Inteligência e conhecimento das letras e das ciências” representam o saber tradicional, recolhido em escritos, que se aprende estudando e que os mestres caldeus (babilônios) podem ensinar. Deus o concede por meios humanos, abençoando o trabalho (Eclo 39,5-8). Entender visões e sonhos, porém, é dom direto de Deus (Eclo 34,1-8).

Terminado, pois, o prazo que o rei tinha fixado para a apresentação dos jovens, foram estes trazidos à presença de Nabucodonosor pelo chefe dos eunucos.
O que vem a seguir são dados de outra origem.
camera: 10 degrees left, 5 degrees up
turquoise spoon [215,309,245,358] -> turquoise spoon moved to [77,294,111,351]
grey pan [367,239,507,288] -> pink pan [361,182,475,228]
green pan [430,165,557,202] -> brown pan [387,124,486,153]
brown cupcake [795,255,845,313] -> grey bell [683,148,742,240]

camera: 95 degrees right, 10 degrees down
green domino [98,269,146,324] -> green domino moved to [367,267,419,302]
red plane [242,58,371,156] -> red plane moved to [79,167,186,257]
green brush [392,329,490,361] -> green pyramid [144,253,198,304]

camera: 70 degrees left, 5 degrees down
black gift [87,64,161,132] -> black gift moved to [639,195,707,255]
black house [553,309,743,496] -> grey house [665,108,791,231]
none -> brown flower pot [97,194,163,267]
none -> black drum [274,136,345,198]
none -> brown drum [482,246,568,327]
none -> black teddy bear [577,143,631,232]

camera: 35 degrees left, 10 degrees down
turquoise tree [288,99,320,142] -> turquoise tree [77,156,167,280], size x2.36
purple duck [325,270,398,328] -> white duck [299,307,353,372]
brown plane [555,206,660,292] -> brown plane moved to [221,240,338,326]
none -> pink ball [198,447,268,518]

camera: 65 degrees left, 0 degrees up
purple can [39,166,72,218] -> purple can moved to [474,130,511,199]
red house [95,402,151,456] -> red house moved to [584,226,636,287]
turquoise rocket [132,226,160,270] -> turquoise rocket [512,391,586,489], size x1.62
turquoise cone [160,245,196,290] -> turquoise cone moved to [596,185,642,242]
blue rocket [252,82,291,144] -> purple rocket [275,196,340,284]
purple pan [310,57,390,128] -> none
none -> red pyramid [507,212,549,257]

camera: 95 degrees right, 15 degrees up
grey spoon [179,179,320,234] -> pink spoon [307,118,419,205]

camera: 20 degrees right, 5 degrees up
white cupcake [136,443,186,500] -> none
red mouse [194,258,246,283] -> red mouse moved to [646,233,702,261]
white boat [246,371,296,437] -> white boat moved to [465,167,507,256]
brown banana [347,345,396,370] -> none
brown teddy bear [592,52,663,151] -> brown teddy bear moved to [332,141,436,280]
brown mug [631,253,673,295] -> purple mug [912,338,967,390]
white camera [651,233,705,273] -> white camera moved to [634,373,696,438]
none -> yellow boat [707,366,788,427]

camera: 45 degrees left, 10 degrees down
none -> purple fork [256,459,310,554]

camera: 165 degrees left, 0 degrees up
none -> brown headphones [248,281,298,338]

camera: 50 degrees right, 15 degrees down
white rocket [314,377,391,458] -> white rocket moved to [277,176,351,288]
Depois de o rei lhes ter falado, não se achou ninguém, dentre todos os presentes, que se igualasse a Daniel, Ananias, Misael e Azarias. E passaram à companhia do rei. Em todas as questões de sabedoria e entendimento que lhes dirigisse, achava o rei neles dez vezes mais valor do que em todos os adivinhos e magos que havia em todo o reino (vv. 18-20).

A sabedoria, o conhecimento e a ciência (cf. vv. 4.17) devemos entender aqui no contexto de uma civilização em que ocultismo, adivinhação e astrologia ocupavam lugar de destaque. Os capítulos seguintes oporão a impotência dessa ciência pagã à riqueza de conhecimento profético e sapiencial que Deus dá a seus profetas e aos fiéis. (cf. 2,27-30; 4,4-6; 5,7-12; 9,22s). Compare-se com a rainha estrangeira propondo enigmas a Salomão (1Rs 10,1-3), aqui os papéis se invertem.

 

Evangelho: Lc 21,1-4

Este relato sobre a observação de Jesus, Lc copiou de Mc 12,41-44, já no mesmo contexto. Colocada aqui, a breve cena, quase parábola em ação, redobra seu significado. Depois de purificar o templo para que seja casa de oração (19,45s) e depois de afirmar sua autoridade transcendente (20,13.41-44), Jesus denunciou a cobiça dos doutores da lei (20,45-47p) “que devoram as casas das viúvas” (20,47; é o versículo anterior ao evangelho de hoje).

Jesus ergueu os olhos e viu pessoas ricas depositando ofertas no tesouro do Templo. Viu também uma pobre viúva que depositou duas pequenas moedas (vv. 1-2).

Havia no átrio do templo cofres para os impostos do culto e as contribuições voluntárias. As viúvas pertencem à categoria dos empobrecidos porque falta o provedor e não havia previdência social na época, precisam de ajuda (Ex 22,21s; Dt 10,18; Sl 68,6; Is 1,17; Jr 22,3; Lm 1,1). Lc dá atenção às mulheres e as viúvas (2,37; 7,12; 18,3; At 9,39-41; cf. 1Tm 5,3-16). Jesus “ergueu os olhos” porque estava ensinando, na posição tradicional de sentado (cf. 2,46; 4,20; 5,3; Mt 5,1s etc.). Ele vê como as ofertas são entregues a um sacerdote que pergunta o valor e a finalidade, confirma a autenticidade da moeda para depois colocá-la no cofre respectivo.

Diante disto, ele disse: “Em verdade vos digo que essa pobre viúva ofertou mais do que todos. Pois todos eles depositaram, como oferta feita a Deus, aquilo que lhes sobrava. Mas a viúva, na sua pobreza, ofertou tudo quanto tinha para viver” (vv. 3-4).

A Bíblia do Peregrino (p. 2525) comenta: Não importa o detalhe inverossímil do relato. Essa viúva é como aquela da história de Elias (1Rs 17), que repartiu com o profeta a última comida sua e do filho. No reino do espírito, a medida não é a quantidade. Dando tudo ao Senhor, confia no Deus que se ocupa das viúvas (Sl 68,6; Pr 15,25).

A viúva confia na previdência de Deus (cf. 12,22-31). Para Lc, é mais um exemplo da exortação sobre ricos e pobres (cf. 2,7.24; 3,11; 6,20-26; 9,58; 12,13-34; 14,33; 16,1-9.13-15.19-31; 18,18-30; At 2,42-46; cf. 1Cor 11,17-34; 2Cor 8-9; Tg 2,1-9, etc.).

O site da CNBB comenta: Muitas vezes somos injustos com as pessoas porque fazemos do elemento quantitativo a principal fonte dos nossos juízos e das nossas decisões em relação a elas. Assumindo os critérios do mundo, o número cada vez mais torna-se o principal critério para a nossa avaliação. Jesus nos mostra que diante de Deus, devemos pensar de forma diferente. Não é o quanto foi dado que manifesta a generosidade da pessoa, mas o como, o porquê e o significado da quantia que são realmente importantes, pois nos revela o relacionamento da pessoa com Deus e o seu envolvimento com ele.